Electron microscopic studies: importance of embedding techniques in quantitative evaluation of cardiac mitochondrial structure during regional ischemia and reperfusion.

This study applies the low protein-denaturation embedding technique for mitochondrial preparation to analyze control cardiac tissue, heart muscle subjected to 6 hours of regional ischemia without reperfusion, and myocardial tissue subjected to 4 to 6 hours of ischemia followed by reperfusion either with normal blood, with the heart in the beating, working state, or with substrate-enriched blood cardioplegia during total vented bypass.
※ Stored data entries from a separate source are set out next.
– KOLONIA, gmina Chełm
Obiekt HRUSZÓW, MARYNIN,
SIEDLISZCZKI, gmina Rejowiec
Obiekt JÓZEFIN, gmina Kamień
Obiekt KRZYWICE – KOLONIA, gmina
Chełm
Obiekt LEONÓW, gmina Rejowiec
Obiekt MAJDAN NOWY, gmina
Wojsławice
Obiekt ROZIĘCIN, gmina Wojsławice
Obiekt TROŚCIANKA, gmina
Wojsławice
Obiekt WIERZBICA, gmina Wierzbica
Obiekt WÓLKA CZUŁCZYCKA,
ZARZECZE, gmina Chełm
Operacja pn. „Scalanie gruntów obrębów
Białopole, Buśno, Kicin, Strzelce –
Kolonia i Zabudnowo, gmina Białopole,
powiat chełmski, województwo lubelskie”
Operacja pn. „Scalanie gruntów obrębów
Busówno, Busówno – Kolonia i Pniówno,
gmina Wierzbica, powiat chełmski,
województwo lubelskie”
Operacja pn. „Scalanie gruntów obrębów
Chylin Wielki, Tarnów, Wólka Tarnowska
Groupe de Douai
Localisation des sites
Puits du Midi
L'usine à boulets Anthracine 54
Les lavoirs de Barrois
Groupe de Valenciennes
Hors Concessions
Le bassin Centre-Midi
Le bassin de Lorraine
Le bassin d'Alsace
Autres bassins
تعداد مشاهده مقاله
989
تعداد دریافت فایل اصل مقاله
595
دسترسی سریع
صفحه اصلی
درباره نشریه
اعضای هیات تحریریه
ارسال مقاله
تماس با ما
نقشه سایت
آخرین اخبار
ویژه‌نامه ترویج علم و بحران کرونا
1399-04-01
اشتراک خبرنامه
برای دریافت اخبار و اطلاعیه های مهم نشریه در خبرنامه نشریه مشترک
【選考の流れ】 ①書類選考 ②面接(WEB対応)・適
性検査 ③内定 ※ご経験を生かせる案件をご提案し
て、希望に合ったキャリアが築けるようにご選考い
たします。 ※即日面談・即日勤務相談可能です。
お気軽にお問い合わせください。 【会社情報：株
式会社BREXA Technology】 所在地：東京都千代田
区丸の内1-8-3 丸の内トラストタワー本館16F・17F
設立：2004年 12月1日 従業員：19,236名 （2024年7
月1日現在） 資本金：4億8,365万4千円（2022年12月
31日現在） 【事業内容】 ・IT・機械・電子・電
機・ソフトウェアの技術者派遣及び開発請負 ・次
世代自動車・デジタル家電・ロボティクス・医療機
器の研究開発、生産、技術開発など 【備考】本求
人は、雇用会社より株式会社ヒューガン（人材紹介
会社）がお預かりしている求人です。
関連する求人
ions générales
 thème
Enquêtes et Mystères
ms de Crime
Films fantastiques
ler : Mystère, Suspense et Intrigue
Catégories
Parallel specimens of cardiac tissue were analyzed for ultrastructure by the conventional osmium tetroxide fixation method. Results following conventional tissue preparation with osmium tetroxide showed extensive ultrastructural damage in all hearts subjected to ischemia, with no correlation between ultrastructural findings and methods of reperfusion or functional recovery. In contrast, results following tissue preparation by the low protein-denaturation method showed reperfusion with normal blood in working hearts to cause severe mitochondrial damage, cardiac mitochondria that were intact structurally after 6 hours of ischemia and after controlled reperfusion, a logical sequence of mitochondrial structural changes that may lead to irreversibility, and a new method of quantification of such changes.